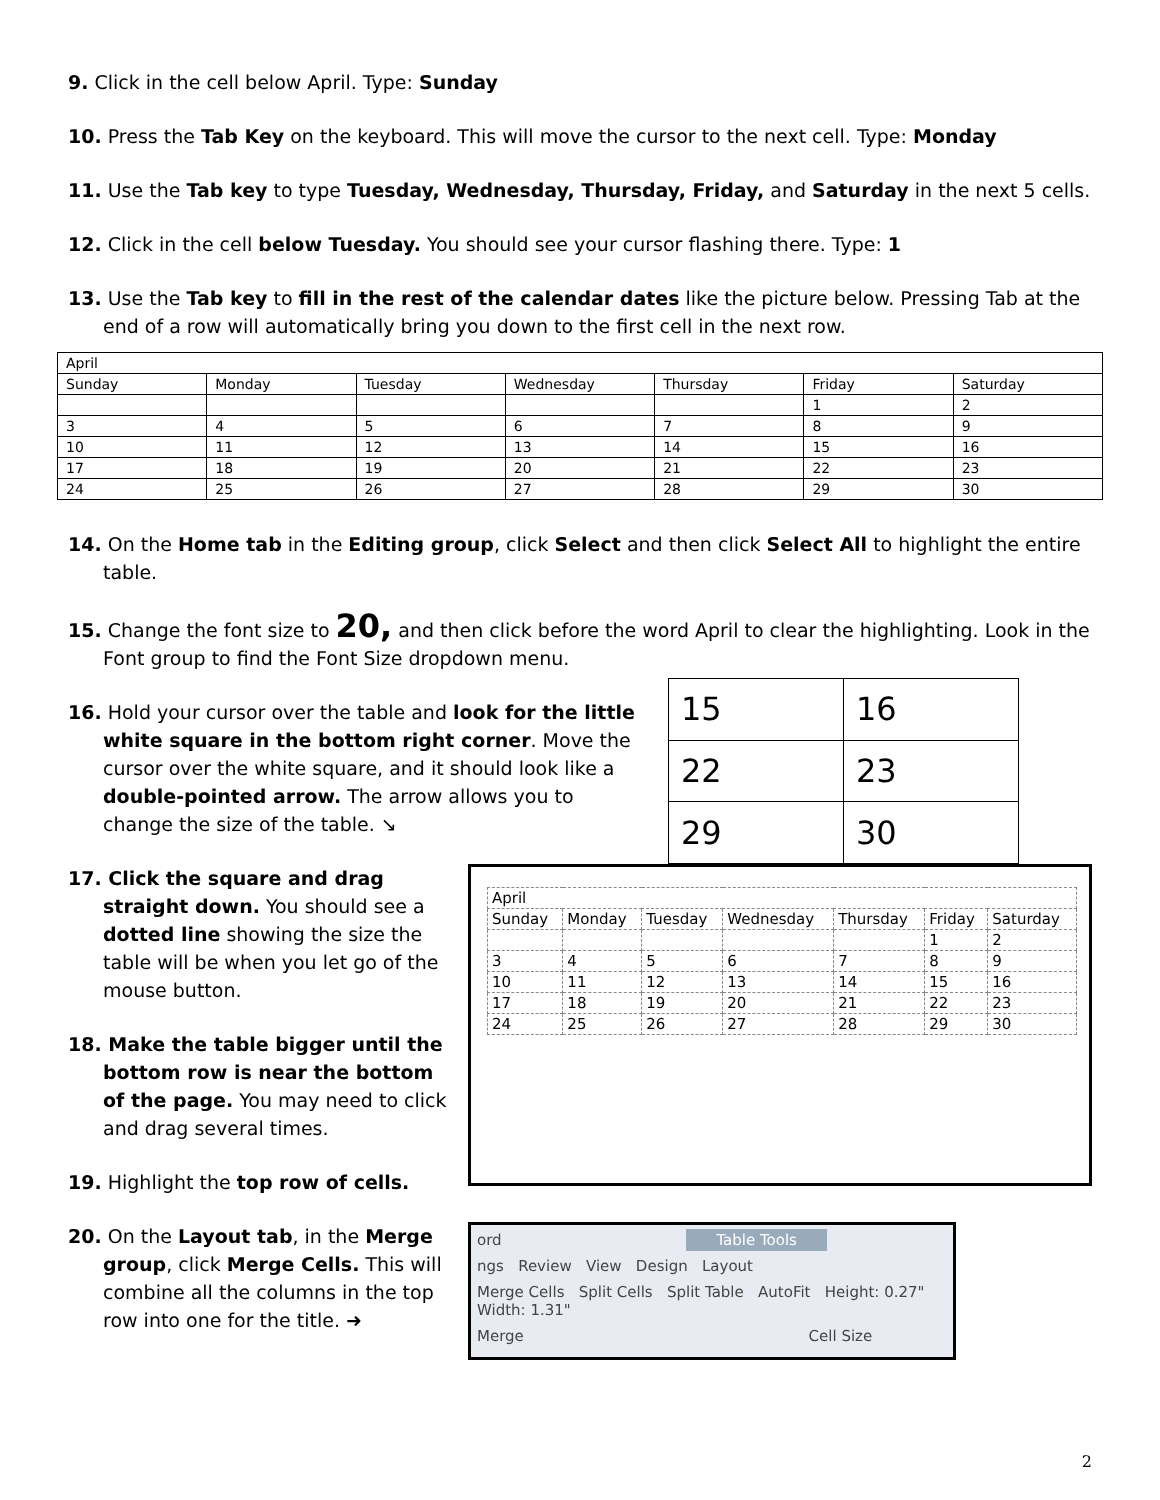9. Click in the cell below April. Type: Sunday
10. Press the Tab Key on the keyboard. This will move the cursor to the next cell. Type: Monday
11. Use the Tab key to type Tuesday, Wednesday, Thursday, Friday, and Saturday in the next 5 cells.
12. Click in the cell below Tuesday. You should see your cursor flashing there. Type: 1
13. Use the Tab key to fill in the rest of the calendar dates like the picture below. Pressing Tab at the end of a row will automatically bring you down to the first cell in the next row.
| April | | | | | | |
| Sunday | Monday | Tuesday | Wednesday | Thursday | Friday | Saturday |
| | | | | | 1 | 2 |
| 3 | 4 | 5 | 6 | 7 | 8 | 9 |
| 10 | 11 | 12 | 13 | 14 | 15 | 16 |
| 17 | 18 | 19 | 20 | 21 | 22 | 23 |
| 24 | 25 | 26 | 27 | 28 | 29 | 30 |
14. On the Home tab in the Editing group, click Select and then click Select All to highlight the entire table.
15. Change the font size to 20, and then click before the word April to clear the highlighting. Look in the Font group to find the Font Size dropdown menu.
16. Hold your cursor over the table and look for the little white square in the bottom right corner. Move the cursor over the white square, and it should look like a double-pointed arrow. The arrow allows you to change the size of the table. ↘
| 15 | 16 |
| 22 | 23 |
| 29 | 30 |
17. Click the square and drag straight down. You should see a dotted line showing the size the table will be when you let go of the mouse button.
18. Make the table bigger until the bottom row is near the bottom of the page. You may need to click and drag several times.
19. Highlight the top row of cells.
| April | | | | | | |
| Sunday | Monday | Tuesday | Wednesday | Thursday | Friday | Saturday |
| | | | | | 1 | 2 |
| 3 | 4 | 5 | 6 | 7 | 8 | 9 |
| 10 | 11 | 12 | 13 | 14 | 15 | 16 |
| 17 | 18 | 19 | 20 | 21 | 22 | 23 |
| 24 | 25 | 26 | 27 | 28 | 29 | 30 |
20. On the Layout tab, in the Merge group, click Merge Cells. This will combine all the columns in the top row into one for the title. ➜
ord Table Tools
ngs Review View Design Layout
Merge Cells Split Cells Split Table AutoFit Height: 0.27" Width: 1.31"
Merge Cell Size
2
=====
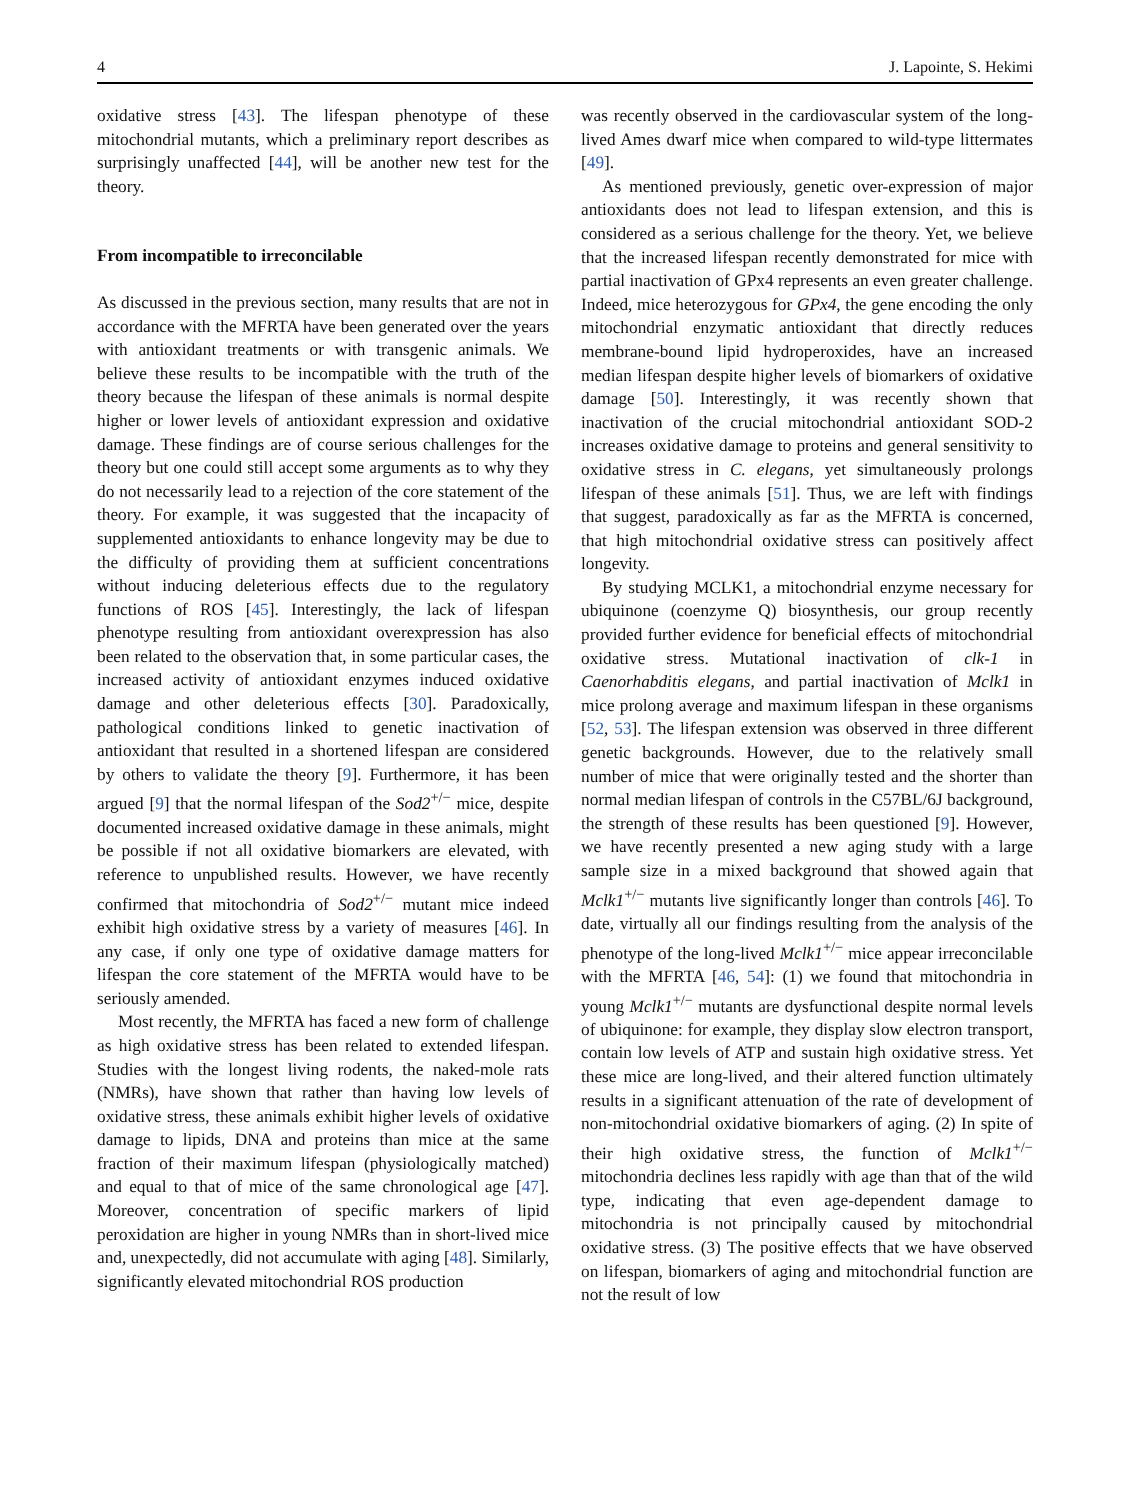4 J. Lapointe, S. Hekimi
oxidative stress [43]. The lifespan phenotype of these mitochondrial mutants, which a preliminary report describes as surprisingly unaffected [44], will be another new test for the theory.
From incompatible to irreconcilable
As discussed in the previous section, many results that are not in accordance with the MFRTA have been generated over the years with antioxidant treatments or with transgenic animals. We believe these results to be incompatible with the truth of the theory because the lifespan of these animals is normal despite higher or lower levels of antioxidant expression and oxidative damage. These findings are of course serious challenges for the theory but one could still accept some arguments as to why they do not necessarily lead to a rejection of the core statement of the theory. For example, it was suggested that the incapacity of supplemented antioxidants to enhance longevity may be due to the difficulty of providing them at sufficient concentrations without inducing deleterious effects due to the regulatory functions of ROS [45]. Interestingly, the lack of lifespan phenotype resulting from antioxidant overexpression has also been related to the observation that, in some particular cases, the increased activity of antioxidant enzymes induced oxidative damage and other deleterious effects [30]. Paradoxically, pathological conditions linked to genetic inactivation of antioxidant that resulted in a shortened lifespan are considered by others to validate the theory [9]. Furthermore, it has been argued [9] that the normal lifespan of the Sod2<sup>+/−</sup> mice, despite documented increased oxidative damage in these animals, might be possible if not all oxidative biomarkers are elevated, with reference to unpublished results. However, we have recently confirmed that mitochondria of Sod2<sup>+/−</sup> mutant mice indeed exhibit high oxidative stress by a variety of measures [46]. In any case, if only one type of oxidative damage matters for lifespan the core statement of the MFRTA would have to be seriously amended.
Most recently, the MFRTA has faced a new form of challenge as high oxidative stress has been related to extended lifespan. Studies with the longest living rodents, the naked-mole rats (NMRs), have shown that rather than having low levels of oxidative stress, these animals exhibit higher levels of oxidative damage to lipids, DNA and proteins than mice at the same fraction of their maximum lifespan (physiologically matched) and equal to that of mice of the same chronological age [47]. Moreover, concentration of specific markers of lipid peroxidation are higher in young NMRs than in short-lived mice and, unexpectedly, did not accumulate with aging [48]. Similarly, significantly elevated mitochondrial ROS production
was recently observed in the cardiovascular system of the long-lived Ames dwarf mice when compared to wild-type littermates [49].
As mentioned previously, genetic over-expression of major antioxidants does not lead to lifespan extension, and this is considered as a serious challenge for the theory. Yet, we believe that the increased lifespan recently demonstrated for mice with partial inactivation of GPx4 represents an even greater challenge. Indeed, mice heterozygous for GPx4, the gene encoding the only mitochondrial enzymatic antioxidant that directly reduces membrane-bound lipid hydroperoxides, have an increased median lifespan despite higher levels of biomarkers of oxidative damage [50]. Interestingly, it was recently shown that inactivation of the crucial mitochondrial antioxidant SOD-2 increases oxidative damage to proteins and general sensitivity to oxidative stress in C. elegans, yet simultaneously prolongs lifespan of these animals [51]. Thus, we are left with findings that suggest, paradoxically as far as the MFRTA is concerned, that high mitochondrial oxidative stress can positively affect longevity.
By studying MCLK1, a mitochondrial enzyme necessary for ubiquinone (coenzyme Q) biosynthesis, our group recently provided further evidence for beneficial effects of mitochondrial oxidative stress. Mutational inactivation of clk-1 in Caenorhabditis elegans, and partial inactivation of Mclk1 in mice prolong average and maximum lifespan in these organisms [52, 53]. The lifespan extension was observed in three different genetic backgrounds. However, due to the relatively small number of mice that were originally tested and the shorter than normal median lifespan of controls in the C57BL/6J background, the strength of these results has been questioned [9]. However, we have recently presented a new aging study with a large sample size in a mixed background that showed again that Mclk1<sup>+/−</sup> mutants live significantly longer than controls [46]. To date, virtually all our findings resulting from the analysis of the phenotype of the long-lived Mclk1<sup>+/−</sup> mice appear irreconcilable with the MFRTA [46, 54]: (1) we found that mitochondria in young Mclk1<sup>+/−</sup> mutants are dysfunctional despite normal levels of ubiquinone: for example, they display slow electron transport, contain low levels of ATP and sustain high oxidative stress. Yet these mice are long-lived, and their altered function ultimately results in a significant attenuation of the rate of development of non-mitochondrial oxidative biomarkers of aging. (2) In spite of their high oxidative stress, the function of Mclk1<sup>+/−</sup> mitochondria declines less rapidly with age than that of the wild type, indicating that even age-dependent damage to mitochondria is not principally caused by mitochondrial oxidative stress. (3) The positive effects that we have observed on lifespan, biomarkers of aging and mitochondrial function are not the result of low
=====
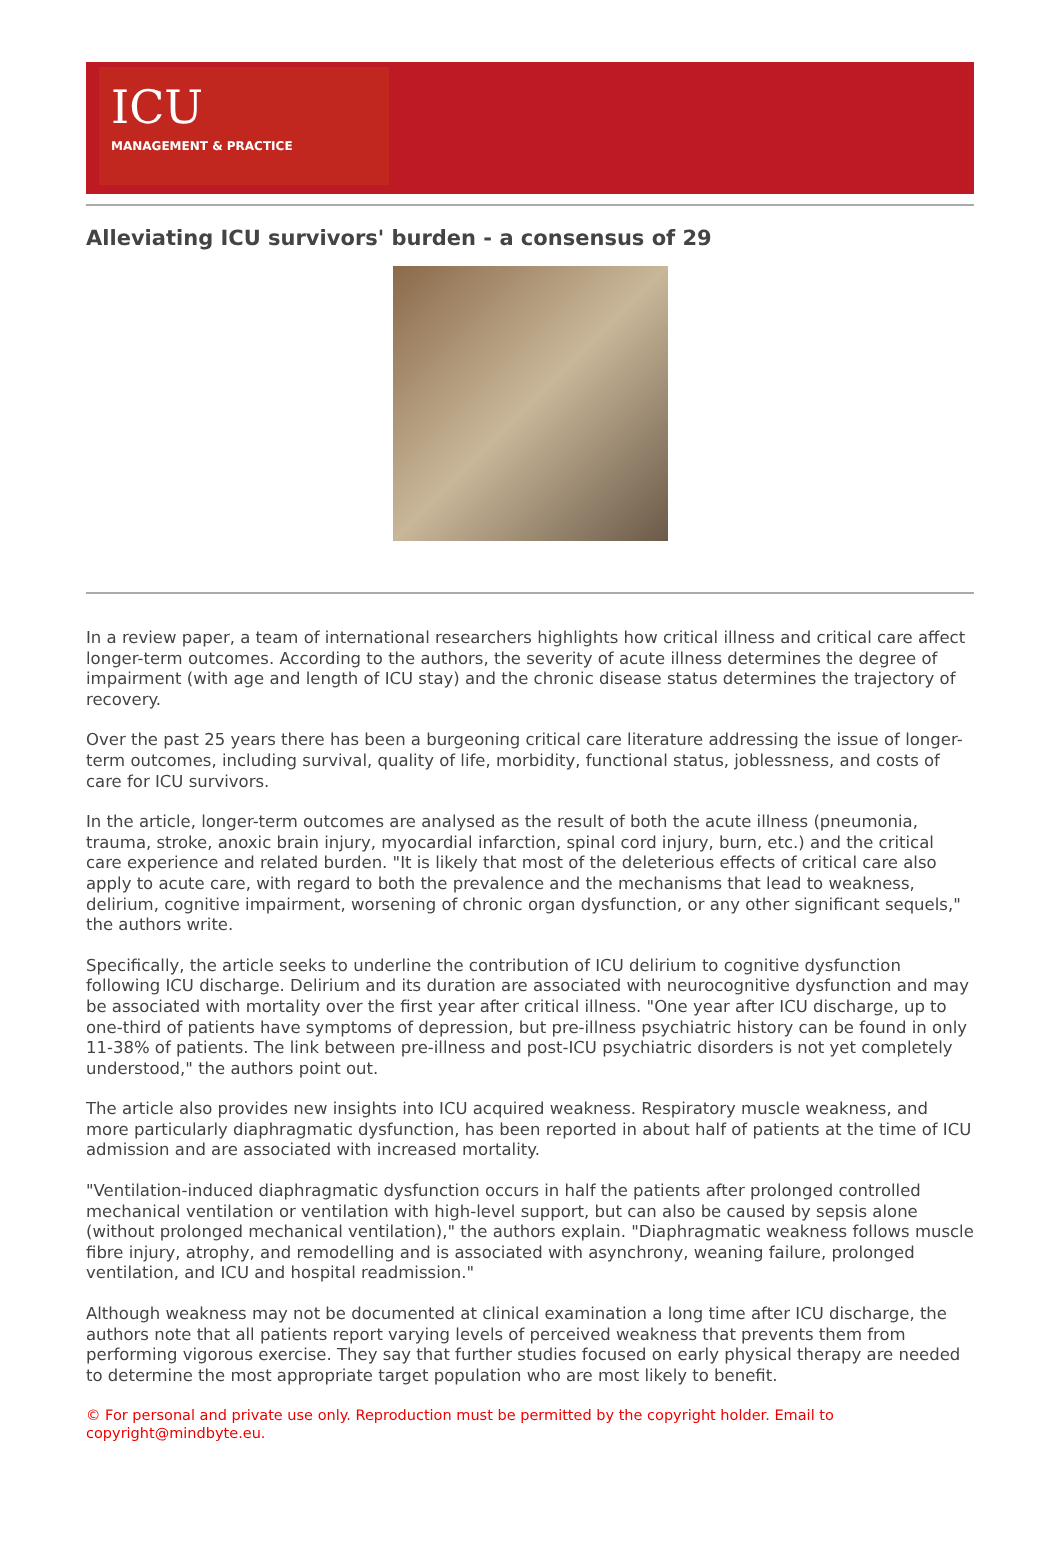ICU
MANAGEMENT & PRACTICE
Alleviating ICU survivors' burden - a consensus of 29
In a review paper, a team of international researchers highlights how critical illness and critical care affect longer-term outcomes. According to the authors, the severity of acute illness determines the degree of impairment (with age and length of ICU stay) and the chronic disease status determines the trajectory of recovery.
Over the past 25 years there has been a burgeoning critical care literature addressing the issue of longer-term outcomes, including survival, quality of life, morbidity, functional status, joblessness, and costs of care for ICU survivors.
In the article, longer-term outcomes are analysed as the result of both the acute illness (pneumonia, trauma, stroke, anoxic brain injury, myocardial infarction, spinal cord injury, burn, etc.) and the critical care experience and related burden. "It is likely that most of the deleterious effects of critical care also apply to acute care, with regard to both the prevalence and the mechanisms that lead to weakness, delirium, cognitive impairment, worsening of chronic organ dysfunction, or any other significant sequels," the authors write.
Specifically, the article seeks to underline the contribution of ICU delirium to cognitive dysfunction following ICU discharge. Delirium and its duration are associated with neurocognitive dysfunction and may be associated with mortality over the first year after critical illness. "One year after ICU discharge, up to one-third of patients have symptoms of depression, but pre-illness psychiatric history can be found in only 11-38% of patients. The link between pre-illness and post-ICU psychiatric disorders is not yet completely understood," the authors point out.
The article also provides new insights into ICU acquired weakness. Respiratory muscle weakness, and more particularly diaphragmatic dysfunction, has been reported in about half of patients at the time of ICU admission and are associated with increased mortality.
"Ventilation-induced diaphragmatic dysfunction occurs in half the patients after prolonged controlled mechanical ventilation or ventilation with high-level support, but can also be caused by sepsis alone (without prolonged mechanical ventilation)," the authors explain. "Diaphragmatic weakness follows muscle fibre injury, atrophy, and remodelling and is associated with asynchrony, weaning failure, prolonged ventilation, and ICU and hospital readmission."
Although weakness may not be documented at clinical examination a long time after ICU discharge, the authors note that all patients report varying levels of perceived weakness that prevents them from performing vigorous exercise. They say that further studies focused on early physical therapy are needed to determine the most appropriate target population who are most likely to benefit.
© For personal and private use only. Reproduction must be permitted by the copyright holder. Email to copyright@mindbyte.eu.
=====
Return, from the data above, each line in which the string "there" appears.

• ANSWER TO THE PROBLEM:
12. Click in the cell below Tuesday. You should see your cursor flashing there. Type: 1
Over the past 25 years there has been a burgeoning critical care literature addressing the issue of longer-term outcomes, including survival, quality of life, morbidity, functional status, joblessness, and costs of care for ICU survivors.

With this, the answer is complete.